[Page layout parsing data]
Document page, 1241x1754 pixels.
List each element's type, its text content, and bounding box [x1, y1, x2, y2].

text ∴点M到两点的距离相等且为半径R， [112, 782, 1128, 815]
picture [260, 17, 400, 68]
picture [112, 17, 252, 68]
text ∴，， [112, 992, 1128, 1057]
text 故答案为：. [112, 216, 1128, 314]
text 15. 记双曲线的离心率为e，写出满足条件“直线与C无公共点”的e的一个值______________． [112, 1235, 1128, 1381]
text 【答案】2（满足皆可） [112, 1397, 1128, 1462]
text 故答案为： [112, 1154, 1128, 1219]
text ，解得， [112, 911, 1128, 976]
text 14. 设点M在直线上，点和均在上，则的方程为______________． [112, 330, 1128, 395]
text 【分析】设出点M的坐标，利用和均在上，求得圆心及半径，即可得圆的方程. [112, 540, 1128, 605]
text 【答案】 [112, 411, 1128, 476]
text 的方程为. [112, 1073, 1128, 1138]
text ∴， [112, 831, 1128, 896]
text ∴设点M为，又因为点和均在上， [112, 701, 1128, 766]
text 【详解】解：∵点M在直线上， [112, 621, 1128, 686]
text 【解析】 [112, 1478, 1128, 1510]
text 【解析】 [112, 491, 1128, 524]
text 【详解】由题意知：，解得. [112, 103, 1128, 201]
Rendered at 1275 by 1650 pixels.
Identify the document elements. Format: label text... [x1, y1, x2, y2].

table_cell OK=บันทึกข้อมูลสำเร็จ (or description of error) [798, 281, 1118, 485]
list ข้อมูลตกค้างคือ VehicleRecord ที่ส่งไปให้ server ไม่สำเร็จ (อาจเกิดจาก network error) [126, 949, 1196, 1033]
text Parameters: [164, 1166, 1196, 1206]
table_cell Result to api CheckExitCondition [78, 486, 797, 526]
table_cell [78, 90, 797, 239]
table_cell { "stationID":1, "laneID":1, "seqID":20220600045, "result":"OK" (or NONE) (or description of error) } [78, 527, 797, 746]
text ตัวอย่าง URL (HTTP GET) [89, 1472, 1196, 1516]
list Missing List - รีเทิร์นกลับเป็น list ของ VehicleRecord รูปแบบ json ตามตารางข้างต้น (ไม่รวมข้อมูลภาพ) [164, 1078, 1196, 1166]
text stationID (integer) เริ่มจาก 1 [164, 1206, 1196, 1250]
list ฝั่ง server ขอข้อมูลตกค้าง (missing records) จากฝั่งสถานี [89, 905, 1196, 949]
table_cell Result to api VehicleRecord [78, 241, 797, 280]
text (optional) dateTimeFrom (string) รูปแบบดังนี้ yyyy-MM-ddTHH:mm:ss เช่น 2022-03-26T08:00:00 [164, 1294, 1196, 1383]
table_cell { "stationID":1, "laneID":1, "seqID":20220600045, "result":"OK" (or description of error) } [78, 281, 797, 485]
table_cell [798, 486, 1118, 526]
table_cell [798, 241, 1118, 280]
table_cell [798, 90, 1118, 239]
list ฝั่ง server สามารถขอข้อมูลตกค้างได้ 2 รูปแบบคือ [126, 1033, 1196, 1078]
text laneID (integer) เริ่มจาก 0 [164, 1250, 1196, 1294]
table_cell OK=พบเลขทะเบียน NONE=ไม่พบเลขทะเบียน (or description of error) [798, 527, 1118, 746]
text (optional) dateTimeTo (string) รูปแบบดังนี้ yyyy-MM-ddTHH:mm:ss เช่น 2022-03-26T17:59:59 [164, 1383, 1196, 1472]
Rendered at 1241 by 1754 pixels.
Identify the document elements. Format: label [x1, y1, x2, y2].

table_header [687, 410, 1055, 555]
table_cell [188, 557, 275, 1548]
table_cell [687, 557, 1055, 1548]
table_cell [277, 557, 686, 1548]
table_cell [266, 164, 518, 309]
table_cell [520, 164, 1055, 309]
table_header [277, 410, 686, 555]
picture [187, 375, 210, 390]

TASK DESCRIPTION: From the records, copy every line that has the string "Rendered" in it.

ANSWER SPACE:
Rendered at 1275 by 1650 pixels.
Rendered at 1241 by 1754 pixels.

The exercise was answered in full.